2.2. Ein von der Klägerin sinngemäß geltend gemachter Verfahrensmangel derart, dass das Verwaltungsgericht trotz des Fehlens von Beweisanträgen pflichtwidrig den Sachverhalt nicht weiter ermittelt und keine Beweise erhoben hätte (§ 86 Abs. 1 VwGO), ergibt sich aus den Darlegungen der Klägerin nicht.

Ein Verfahrensmangel ist nicht darin zu sehen, dass das Verwaltungsgericht trotz des pauschalen Bestreitens durch die Klägerin ohne weitere Ermittlungen von den Angaben der Beklagten ausgegangen ist, wonach alle diejenigen Rechtsvorschriften der Beklagten, in denen die vorliegend streitigen Beiträge ihre Rechtsgrundlagen haben, im Mitteilungsblatt „Oberfränkische Wirtschaft“ veröffentlicht wurden. Denn durch die im verwaltungsgerichtlichen Verfahren von der Beklagten vorgelegten Kopien aus dem Mitteilungsblatt nachgewiesen sind die Veröffentlichungen der Beitragsordnung vom 2. April 2004 und der Haushaltssatzung für das Rechnungsjahr 2004 (beide in Ausgabe 4/2004) sowie der Haushaltssatzung für das Geschäftsjahr 2005 und des Finanzstatuts vom 22. November 2004 (beide in Ausgabe 12/2004). Angesichts dieser Nachweise erscheinen die von der Klägerin - ohne konkrete Anhaltspunkte hierfür - vorgebrachten Bedenken dagegen, dass in gleicher Weise auch die Haushaltssatzung 2006 und die Neufassung der Organisationssatzung vom 15. Dezember 1999 wirksam bekannt gemacht worden sind, konstruiert, so dass sich eine Beweisaufnahme diesbezüglich nicht aufgedrängt hat.

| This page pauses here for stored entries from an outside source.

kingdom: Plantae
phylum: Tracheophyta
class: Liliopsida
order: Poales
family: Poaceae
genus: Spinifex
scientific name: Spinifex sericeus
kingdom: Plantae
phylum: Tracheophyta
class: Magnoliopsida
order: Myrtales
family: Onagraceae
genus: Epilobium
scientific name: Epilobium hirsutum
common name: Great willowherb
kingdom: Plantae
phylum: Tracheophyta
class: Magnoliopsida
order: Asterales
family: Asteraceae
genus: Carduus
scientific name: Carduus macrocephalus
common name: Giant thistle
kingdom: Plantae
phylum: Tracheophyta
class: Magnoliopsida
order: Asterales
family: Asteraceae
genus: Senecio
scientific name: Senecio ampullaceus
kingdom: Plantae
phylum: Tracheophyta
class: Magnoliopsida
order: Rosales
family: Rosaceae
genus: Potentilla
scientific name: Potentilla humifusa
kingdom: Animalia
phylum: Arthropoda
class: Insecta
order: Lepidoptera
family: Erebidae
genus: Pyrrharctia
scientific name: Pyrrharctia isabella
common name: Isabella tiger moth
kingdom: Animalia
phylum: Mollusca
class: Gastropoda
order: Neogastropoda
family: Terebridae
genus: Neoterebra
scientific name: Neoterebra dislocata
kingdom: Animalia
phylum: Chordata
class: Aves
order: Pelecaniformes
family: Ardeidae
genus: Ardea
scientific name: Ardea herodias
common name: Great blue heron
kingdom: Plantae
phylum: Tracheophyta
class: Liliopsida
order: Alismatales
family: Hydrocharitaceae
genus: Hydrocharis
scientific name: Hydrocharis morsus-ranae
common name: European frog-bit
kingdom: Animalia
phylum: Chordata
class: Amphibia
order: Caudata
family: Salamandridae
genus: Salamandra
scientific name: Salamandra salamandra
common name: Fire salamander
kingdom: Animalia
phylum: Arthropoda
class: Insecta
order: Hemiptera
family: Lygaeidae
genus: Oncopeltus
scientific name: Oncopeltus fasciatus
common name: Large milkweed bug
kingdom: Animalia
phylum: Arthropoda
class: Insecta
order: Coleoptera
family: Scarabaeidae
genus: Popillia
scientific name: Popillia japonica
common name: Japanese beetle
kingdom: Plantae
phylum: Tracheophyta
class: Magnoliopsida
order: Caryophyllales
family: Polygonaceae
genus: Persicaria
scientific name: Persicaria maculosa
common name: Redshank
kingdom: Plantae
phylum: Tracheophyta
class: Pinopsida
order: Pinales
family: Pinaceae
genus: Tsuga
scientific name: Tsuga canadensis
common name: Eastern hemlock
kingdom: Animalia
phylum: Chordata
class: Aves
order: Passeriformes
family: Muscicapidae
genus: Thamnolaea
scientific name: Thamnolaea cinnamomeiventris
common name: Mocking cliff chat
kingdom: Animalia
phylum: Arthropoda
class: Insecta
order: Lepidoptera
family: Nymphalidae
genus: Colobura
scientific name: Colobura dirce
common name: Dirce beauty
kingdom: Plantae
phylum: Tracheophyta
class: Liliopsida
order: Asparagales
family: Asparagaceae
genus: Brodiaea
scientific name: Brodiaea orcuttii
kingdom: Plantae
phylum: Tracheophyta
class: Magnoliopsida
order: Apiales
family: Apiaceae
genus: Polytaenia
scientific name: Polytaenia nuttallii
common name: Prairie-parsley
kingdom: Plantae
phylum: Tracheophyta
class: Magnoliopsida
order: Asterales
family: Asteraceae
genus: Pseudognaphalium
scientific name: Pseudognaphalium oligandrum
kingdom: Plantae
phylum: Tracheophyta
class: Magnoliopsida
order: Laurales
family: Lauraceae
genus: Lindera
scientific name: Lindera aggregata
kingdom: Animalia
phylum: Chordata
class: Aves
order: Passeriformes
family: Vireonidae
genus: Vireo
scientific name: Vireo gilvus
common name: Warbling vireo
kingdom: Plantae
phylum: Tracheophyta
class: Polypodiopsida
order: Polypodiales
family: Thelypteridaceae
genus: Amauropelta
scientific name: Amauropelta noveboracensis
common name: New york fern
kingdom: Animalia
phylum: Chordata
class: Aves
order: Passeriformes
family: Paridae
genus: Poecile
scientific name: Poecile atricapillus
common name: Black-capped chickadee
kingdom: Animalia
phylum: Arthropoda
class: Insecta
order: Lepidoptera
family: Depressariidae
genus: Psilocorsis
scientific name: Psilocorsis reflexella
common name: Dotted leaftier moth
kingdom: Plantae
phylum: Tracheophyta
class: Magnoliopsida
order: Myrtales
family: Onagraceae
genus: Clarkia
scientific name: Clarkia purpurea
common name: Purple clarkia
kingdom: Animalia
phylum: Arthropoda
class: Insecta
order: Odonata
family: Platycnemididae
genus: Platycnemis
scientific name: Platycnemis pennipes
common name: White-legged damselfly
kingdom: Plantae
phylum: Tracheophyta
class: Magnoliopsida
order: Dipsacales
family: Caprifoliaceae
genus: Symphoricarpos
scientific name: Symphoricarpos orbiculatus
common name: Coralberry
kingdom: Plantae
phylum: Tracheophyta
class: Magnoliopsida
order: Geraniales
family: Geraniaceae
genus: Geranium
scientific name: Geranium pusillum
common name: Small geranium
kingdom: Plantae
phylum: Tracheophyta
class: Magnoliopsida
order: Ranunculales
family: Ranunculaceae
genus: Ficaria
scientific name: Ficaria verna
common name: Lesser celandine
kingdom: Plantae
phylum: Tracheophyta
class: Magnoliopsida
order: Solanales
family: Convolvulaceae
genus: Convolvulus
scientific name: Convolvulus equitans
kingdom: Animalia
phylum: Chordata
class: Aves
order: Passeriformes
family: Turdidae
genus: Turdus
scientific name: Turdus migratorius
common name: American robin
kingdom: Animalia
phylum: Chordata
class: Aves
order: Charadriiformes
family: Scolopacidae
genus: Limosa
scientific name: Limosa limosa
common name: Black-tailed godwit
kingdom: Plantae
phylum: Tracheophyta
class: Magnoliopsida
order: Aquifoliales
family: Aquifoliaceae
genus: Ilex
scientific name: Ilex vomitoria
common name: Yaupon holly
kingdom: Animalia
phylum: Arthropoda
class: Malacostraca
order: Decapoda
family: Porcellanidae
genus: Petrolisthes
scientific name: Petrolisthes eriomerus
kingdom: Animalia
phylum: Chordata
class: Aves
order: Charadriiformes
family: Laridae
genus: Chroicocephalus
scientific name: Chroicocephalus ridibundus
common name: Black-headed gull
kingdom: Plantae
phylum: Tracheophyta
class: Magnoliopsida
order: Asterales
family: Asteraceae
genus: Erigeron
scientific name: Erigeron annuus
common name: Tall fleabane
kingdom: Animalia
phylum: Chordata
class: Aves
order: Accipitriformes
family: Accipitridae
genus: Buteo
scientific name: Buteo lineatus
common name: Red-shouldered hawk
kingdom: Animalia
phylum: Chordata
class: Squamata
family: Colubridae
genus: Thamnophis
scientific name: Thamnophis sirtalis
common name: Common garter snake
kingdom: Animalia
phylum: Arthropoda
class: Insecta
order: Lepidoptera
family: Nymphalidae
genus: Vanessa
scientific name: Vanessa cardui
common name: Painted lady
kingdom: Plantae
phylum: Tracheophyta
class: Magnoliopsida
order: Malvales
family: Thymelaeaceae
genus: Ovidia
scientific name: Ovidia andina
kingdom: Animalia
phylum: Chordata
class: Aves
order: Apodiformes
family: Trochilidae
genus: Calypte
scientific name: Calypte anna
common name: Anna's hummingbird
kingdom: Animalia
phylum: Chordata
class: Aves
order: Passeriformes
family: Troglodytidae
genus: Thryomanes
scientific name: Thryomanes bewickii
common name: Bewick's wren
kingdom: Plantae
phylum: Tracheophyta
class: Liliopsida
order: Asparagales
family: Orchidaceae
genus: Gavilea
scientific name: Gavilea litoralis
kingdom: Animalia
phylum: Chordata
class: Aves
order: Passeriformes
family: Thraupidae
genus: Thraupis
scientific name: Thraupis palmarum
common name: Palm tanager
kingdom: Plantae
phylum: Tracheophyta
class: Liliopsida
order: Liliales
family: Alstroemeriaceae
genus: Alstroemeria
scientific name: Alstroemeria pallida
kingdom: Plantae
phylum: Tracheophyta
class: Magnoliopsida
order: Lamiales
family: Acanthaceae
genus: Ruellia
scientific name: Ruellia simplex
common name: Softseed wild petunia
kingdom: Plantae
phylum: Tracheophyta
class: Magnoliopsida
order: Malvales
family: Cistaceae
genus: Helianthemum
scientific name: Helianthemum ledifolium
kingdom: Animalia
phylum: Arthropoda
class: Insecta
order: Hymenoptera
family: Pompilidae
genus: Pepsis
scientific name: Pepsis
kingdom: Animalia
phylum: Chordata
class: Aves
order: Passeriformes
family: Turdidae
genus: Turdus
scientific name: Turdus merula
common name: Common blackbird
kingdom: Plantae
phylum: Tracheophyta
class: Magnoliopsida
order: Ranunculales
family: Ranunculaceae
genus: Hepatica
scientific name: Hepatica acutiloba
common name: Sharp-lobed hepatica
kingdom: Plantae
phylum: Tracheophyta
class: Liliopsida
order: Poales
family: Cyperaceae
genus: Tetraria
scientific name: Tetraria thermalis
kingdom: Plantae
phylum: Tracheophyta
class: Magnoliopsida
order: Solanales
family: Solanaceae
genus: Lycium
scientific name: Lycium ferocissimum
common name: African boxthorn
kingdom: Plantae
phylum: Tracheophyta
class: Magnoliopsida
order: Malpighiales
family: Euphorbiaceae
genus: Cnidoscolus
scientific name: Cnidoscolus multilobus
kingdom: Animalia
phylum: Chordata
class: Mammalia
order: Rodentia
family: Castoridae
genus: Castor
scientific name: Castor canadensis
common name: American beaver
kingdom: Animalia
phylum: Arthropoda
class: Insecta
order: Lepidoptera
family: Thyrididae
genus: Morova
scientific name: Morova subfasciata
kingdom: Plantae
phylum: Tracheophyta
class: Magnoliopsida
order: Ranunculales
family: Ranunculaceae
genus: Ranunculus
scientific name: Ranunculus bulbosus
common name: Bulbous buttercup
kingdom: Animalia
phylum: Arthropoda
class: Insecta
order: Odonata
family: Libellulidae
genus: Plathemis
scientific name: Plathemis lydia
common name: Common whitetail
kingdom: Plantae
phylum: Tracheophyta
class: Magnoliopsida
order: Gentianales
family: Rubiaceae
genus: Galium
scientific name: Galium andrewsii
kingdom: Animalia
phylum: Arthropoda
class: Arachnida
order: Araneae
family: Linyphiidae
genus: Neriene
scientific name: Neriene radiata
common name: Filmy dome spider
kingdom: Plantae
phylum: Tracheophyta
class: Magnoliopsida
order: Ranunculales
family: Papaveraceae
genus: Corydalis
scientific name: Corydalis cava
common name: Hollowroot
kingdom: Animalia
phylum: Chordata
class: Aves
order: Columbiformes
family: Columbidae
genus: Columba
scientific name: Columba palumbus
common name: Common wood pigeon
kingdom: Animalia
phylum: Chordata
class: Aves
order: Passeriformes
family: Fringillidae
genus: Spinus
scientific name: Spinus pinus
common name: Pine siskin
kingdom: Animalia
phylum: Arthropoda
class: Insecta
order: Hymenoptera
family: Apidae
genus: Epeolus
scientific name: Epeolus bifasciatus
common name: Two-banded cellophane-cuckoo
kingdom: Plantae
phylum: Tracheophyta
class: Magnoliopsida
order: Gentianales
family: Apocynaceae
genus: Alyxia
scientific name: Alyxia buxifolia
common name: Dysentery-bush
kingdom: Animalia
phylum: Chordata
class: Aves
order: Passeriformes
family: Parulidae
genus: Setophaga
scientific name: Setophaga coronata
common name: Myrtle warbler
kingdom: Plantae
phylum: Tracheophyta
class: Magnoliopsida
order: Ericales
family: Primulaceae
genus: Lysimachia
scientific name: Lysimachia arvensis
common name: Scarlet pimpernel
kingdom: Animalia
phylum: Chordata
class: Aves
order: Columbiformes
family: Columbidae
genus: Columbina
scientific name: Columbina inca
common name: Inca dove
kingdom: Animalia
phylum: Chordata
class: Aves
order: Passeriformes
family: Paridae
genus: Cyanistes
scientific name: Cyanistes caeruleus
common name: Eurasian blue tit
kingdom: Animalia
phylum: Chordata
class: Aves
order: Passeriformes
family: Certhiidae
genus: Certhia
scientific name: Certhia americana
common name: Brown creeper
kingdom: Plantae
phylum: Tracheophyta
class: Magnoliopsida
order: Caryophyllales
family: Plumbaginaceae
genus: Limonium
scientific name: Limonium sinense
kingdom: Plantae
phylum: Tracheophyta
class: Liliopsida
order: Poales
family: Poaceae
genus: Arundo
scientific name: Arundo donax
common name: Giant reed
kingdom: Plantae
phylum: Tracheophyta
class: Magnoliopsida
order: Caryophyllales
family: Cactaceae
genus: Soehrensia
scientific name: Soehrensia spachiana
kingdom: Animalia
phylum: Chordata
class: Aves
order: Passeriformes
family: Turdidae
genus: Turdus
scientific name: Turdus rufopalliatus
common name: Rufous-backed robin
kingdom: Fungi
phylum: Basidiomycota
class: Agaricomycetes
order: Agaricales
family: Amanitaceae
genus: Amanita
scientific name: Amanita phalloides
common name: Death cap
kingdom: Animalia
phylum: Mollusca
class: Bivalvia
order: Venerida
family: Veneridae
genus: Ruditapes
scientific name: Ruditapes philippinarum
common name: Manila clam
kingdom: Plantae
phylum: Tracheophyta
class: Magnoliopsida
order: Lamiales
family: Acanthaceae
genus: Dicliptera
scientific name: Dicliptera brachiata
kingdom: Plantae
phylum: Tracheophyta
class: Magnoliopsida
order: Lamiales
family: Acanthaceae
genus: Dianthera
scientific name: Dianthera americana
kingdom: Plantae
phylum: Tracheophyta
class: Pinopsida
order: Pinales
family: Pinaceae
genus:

Hinzu kommt, dass die Neufassung der Organisationssatzung vom 15. Dezember 1999 ausschließlich wegen der (schrittweise im Lauf von drei Jahren erfolgenden) Umstellung des Wirtschaftsverkehrs von D-Mark auf Euro vorgenommen wurde. Dies ergibt sich aus dem von der Beklagten im verwaltungsgerichtlichen Verfahren vorgelegten Beschluss der Vollversammlung der Beklagten vom 22. November 1999 und dem auf die Satzungsänderung bezogenen Genehmigungsschreiben des Bayer. Staatsministeriums für Wirtschaft, Verkehr und Technologie vom 13. Dezember 1999. Demzufolge hatte die Vollversammlung am 22. November 1999 beschlossen, in allen Satzungen der Beklagten die darin genannten Geldbeträge und Währungsbezeichnungen entsprechend anzupassen. Für darüber hinaus gehende, weitere Änderungen der bisherigen Organisationssatzung ist nichts ersichtlich. Es ist daher davon auszugehen, dass im Fall einer rechtsunwirksamen Bekanntmachung der geänderten Organisationssatzung deren Vorgängersatzung (deren ordnungsgemäße Bekanntmachung die Klägerin nicht bestritten hat) weiterhin gültig und nicht deshalb rechtsunwirksam wäre, weil die in der Satzung verwendete Währungsbezeichnung durch Einführung des Euro anstelle der D-Mark nicht mehr zutrifft.

Kosten: § 154 Abs. 2 VwGO.

Streitwert: § 47 Abs. 3, § 52 Abs. 3 GKG.